Manuell kuratierte Rezeptsammlungen
WordPress generiert für jede Kategorie automatisch eine Archivseite. Dort stehen alle Rezepte dieser Kategorie, sortiert nach Datum. Klingt erstmal praktisch...
WordPress generiert für jede Kategorie automatisch eine Archivseite. Dort stehen alle Rezepte dieser Kategorie, sortiert nach Datum. Klingt erstmal praktisch. Aus Google-Sicht sind diese automatischen Archive aber oft wertlos: kein Einleitungstext, keine Kontextualisierung, keine redaktionelle Auswahl. Es ist eine reine Auflistung.
Manuell kuratierte Sammlungsseiten funktionieren anders. Du erstellst eine eigene Seite — zum Beispiel "Meine 15 besten Pasta-Rezepte" — und wählst selbst aus, welche Rezepte dort erscheinen. Du schreibst eine Einleitung, erklärst die Auswahl, verlinkst gezielt und baust die Seite als echten Content auf.
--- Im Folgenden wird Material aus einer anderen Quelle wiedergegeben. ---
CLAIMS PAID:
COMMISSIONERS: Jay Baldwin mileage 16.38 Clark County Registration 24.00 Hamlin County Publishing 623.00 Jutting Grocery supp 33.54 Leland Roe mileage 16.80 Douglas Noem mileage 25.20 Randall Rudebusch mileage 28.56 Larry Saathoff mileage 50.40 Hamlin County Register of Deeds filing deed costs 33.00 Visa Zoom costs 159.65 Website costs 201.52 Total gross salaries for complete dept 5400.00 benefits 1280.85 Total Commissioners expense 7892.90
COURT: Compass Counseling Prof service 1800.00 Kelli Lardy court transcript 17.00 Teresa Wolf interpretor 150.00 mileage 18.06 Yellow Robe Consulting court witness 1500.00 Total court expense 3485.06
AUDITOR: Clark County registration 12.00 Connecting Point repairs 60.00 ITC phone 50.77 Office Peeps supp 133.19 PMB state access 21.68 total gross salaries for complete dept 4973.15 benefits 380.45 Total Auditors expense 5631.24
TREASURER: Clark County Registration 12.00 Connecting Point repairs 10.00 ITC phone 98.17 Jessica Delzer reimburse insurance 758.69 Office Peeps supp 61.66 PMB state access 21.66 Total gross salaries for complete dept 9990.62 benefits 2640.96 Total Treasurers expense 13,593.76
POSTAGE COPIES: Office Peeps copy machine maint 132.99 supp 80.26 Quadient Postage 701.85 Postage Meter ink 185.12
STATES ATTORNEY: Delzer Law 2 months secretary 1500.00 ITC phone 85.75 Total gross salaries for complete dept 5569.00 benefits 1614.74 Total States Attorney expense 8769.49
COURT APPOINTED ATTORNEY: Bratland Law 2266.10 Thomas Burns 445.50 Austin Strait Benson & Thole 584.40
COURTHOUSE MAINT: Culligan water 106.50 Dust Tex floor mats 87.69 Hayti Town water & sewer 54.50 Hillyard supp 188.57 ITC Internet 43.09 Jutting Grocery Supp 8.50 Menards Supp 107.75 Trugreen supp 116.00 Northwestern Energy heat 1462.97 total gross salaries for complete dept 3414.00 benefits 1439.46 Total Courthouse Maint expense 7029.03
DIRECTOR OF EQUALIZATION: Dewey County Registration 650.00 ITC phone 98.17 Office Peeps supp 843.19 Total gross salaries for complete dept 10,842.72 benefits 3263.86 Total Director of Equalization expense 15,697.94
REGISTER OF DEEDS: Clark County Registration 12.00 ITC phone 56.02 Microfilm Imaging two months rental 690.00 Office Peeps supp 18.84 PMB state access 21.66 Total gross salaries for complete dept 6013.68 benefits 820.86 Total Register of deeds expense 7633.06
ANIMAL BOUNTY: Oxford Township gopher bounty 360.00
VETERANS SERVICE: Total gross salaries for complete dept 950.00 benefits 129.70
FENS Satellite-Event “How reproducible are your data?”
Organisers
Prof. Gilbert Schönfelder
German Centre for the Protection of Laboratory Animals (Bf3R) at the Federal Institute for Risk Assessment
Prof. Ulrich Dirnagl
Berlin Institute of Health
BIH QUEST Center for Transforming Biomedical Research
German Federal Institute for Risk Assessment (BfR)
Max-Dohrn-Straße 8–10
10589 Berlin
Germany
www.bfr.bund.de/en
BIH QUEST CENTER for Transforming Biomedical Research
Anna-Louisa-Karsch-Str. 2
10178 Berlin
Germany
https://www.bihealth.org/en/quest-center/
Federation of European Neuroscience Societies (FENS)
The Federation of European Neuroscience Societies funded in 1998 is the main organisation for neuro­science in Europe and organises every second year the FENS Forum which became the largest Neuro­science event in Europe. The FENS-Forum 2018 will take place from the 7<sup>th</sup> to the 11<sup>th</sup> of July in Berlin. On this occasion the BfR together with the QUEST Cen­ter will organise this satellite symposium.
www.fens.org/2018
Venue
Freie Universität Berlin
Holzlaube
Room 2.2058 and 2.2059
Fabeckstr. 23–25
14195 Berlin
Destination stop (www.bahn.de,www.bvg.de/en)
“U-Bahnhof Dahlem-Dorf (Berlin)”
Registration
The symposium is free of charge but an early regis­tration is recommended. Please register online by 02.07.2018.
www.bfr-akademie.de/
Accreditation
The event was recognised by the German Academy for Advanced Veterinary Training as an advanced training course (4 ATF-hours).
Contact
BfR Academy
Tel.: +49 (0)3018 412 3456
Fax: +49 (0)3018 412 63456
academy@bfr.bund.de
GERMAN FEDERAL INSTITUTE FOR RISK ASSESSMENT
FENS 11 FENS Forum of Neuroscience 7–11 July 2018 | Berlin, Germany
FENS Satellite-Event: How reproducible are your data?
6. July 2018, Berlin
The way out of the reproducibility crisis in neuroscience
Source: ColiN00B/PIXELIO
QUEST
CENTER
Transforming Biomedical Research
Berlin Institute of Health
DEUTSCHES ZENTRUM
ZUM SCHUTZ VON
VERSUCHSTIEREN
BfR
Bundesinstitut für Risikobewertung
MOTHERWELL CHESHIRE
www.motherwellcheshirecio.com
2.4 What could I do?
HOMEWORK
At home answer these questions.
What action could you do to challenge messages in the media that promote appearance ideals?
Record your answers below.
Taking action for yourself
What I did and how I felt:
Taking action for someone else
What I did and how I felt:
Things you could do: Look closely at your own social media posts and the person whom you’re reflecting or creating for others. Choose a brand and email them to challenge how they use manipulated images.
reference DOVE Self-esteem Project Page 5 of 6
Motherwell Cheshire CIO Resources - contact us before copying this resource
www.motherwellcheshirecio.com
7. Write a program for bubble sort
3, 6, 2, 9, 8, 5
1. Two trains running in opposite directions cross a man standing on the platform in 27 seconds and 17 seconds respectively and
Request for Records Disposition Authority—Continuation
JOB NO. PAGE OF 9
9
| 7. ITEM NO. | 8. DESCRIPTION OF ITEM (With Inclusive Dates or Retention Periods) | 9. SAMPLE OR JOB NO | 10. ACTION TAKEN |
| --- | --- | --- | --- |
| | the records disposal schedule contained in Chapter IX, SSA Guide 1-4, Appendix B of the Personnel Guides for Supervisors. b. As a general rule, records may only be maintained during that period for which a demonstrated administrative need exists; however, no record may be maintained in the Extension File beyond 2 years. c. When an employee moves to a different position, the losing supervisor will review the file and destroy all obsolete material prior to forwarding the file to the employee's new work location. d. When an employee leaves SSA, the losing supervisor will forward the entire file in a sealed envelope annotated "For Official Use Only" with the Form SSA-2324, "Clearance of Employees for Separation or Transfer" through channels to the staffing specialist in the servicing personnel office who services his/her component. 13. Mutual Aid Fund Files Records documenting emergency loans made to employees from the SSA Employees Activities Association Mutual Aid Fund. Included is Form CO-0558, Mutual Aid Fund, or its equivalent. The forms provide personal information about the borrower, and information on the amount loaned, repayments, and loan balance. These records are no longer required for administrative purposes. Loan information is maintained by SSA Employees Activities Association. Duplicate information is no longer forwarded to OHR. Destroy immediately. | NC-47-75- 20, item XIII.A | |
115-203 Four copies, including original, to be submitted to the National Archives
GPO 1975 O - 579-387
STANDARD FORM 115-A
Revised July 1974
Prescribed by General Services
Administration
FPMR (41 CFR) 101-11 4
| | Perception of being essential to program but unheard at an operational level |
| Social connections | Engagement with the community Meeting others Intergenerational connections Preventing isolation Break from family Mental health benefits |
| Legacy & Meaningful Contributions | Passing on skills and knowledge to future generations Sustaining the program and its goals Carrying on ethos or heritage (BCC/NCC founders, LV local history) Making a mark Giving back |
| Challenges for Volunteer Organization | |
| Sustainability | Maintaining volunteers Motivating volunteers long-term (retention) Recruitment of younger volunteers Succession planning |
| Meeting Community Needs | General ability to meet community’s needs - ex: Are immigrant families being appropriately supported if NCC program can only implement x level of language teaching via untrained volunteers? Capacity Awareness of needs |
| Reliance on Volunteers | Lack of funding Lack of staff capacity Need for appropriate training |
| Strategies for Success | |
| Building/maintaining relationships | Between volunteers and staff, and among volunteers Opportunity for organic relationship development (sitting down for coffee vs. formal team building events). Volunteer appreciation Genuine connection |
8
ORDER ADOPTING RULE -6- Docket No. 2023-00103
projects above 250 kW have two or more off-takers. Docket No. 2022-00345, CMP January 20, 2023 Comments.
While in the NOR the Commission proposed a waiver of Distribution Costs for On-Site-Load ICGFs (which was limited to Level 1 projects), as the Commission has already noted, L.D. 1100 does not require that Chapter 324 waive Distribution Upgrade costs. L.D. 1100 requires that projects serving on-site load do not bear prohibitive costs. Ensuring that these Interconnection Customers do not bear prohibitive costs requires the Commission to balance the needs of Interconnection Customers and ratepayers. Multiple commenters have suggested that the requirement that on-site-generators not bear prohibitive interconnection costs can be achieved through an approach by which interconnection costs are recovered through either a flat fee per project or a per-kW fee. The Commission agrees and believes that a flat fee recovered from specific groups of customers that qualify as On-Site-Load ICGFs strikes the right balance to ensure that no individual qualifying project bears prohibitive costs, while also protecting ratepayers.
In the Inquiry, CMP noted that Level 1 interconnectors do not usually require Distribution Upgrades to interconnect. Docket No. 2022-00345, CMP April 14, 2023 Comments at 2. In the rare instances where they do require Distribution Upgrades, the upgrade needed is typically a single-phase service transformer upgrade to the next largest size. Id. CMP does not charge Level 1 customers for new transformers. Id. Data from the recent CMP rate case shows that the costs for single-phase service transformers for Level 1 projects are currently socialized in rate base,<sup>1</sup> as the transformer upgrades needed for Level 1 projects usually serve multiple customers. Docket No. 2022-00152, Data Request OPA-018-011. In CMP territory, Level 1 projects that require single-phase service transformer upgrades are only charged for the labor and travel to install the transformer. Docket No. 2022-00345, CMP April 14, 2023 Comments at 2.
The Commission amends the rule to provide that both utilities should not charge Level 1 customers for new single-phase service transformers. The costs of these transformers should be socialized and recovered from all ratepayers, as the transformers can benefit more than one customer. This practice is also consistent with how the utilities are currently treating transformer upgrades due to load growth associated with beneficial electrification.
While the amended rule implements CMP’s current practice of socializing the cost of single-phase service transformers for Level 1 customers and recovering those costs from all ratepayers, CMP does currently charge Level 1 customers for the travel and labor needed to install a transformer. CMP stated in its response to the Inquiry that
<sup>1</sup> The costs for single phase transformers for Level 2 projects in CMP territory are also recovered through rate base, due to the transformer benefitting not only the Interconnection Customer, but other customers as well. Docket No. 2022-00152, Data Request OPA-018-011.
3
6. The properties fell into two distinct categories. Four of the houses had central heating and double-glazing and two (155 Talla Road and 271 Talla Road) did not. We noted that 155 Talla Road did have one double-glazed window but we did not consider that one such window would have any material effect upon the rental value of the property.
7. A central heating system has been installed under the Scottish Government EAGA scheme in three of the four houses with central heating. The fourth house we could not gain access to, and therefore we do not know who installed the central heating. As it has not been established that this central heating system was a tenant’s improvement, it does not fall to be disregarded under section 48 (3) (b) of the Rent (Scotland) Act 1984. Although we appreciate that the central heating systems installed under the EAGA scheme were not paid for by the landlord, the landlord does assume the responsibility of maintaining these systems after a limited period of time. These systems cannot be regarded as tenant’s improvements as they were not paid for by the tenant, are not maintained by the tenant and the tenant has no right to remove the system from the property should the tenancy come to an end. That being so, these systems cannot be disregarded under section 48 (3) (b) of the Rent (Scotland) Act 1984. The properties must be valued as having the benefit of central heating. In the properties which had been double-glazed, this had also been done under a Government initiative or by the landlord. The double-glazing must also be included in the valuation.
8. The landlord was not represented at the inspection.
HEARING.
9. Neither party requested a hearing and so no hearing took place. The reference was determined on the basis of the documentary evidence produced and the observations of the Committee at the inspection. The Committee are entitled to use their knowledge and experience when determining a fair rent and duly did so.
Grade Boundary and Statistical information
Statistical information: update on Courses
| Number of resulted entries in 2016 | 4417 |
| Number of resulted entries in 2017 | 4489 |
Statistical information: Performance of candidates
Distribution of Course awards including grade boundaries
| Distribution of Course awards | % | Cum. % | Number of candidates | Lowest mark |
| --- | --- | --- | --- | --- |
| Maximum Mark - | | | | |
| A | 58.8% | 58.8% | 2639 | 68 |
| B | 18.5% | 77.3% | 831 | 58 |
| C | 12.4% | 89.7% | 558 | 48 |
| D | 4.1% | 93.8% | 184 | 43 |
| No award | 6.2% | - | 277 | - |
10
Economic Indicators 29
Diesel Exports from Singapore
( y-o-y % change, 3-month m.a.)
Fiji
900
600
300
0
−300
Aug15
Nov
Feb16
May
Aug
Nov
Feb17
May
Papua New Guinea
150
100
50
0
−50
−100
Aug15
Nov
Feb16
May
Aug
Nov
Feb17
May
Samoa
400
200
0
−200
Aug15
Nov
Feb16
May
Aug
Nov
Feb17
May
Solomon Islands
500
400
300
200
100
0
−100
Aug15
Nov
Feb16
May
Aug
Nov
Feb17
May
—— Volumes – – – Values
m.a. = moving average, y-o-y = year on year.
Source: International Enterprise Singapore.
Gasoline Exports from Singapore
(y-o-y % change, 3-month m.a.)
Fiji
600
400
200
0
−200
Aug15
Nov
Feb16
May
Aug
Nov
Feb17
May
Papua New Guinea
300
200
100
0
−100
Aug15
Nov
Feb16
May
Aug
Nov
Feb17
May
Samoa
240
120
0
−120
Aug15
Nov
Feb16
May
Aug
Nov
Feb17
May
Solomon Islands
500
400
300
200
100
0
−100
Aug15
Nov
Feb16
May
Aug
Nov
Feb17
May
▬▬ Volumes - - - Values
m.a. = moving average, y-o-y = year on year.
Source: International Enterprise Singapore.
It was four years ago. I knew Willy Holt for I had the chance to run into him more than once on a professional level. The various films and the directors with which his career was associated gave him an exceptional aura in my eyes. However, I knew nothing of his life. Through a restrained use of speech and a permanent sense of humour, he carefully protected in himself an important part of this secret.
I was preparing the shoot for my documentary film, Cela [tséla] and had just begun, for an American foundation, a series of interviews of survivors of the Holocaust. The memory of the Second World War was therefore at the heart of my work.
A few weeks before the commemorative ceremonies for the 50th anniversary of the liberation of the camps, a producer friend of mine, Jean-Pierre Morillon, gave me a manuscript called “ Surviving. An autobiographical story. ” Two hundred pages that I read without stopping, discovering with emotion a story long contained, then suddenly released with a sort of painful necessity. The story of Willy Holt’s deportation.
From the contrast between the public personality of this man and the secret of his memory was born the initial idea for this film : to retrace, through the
Warum das aus SEO-Sicht so viel besser ist:
Google unterscheidet zwischen automatisch generierten Listen und redaktionell erstellten Inhalten. Eine Sammlungsseite mit eigenem Text, durchdachter Auswahl und interner Verlinkung hat deutlich bessere Chancen auf Rankings als ein Standard-Archiv. Besonders für Suchbegriffe wie "beste Pasta-Rezepte" oder "einfache Kuchen-Rezepte" sind kuratierte Seiten der richtige Ansatz.
Der Mehraufwand ist real. Du musst die Seite erstellen, pflegen und bei neuen Rezepten entscheiden, ob sie in eine bestehende Sammlung gehört. Bei den Blogs, die wir betreuen, planen wir typischerweise fünf bis zehn solcher Sammlungsseiten. Nicht für jede Kategorie, sondern für die Themen, bei denen es echtes Suchvolumen gibt.
Unser Tipp: Schau dir in der Google Search Console an, für welche Sammelbegriffe dein Blog bereits Impressionen bekommt. "Schnelle Rezepte", "Vegetarische Abendessen", "Kuchen ohne Backen" — wenn dort Nachfrage ist, lohnt sich eine kuratierte Seite.